Likely DPE questions by Area of Operation, with concise model answers and what to cite.
Instrument Rating–Helicopter Checkride: Oral Prep
Rehearse out loud: answer in your own words, then cite the source. "Cite" lines point to the regulation/handbook to reference — confirm the exact paragraph as you study. Aircraft-specific numbers are flagged to fill from the R44 POH.
Reference shorthand: IFH = Instrument Flying Handbook (FAA-H-8083-15B); IPH = Instrument Procedures Handbook (FAA-H-8083-16); HFH = Helicopter Flying Handbook (FAA-H-8083-21); AIM = Aeronautical Information Manual; POH = Robinson R44 Pilot's Operating Handbook; ACS = FAA-S-ACS-8. Confirm the current ACS revision and all codes.
✍️ My aircraft (N-________) — look these up in the R44 POH/avionics supplement and confirm with your CFI (leave blank until verified)
Aircraft-specific and installation-dependent — fill from the R44 POH/avionics supplement and confirm with your CFI. Don't quote from memory on the checkride.
I · Preflight Preparation — Qualifications, Weather, XC Planning
What are the recency requirements to act as PIC under IFR?
Within the preceding 6 calendar months you must have performed the required instrument experience — six instrument approaches plus holding procedures and intercepting/tracking courses — in the appropriate category, or in an approved simulator/FTD/ATD. If not current within 6 months, you have a further 6 months to regain currency with a safety pilot or device; after that, an IPC is required.
Cite: 14 CFR 61.57(c),(d); ACS Area I. Confirm category-specific wording.
What weather products and minimums drive an IFR go/no-go?
Standard briefing: METAR/TAF, area forecast/graphics, winds aloft, AIRMET/SIGMET (especially icing & turbulence), PIREPs, NOTAMs. For helicopters, icing and freezing precip are usually hard no-gos; also weigh ceilings/visibility against approach minima and personal minimums.
Cite: IFH/IPH weather; AIM Ch 7; NCHF personal minimums.
When is an alternate required, and what minimums apply?
The 1-2-3 rule: if, for at least 1 hour before to 1 hour after ETA, the ceiling is below 2,000 ft or visibility below 3 SM, file an alternate. The alternate must meet the applicable alternate minimums (or standard if none published).
Cite: 14 CFR 91.167, 91.169. Confirm any helicopter alternate-minimum specifics.

# Stated exercise A:
Can you return, unchanged, the part of the records that opens with the line containing "pose: elev=320.9 azim=37.8" and closes with the line containing "Dot at: (319, 169)", both of those lines included?
The oral prep guide and the records have no connection to each other.

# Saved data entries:
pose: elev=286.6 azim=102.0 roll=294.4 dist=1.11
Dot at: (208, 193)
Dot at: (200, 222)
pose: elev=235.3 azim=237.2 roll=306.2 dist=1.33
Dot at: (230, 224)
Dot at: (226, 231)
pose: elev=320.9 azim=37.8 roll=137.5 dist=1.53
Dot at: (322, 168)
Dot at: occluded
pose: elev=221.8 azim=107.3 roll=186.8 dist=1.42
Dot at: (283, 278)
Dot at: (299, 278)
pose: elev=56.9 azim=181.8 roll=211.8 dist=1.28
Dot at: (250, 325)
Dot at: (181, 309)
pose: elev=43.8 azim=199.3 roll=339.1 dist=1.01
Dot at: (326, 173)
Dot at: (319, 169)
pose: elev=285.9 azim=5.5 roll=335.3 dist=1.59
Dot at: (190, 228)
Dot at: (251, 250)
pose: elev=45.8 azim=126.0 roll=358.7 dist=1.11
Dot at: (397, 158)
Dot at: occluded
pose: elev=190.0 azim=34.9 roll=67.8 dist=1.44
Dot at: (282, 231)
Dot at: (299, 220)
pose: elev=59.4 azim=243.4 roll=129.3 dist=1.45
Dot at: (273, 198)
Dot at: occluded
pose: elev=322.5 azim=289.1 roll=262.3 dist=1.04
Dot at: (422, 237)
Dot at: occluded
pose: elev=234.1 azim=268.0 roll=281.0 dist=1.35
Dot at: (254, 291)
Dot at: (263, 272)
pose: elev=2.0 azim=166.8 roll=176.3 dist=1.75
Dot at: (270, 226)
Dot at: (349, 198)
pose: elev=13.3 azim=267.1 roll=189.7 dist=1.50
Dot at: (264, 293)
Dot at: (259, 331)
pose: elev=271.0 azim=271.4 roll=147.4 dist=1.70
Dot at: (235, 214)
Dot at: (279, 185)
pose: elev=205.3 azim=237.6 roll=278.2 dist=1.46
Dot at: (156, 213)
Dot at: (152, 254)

# Stated exercise B:
Can you take the helicopter instrument checkride oral prep guide further, picking up right after its final line?

# Exercise output A:
pose: elev=320.9 azim=37.8 roll=137.5 dist=1.53
Dot at: (322, 168)
Dot at: occluded
pose: elev=221.8 azim=107.3 roll=186.8 dist=1.42
Dot at: (283, 278)
Dot at: (299, 278)
pose: elev=56.9 azim=181.8 roll=211.8 dist=1.28
Dot at: (250, 325)
Dot at: (181, 309)
pose: elev=43.8 azim=199.3 roll=339.1 dist=1.01
Dot at: (326, 173)
Dot at: (319, 169)

# Exercise output B:
II · Preflight Procedures — Instruments & Required Equipment
What equipment is required for IFR flight?
VFR-day/night equipment plus the IFR items: a generator/alternator, two-way radio & nav appropriate to the route, gyroscopic rate-of-turn, slip-skid, sensitive altimeter (adjustable), clock (h:m:s), attitude & heading indicators (or equivalent). Remember "GRAB CARD."
Cite: 14 CFR 91.205(d).
What inspections must be current for IFR?
Pitot-static and altimeter system (24 calendar months) and the transponder (24 calendar months); plus a VOR equipment check within 30 days if using VOR for IFR. Normal airworthiness inspections (annual/100-hr, ADs) still apply.
How do you check the instruments before an IFR departure?
During taxi and run-up confirm the attitude indicator stays erect, the turn coordinator/ball respond correctly in turns, the heading indicator tracks and is set, the altimeter is set and reasonable, the VSI reads zero, the ASI is alive, and the nav/GPS is acquired with a current database.
Cite: IFH Ch 4–5; ACS Area II.
III · ATC Clearances & Procedures
What are the elements of an IFR clearance, and how do you read it back?
CRAFT — Clearance limit, Route, Altitude, Frequency (departure), Transponder code. Read back the route and any altitude/heading/holding instructions and your squawk.
Cite: AIM 5-2; IPH.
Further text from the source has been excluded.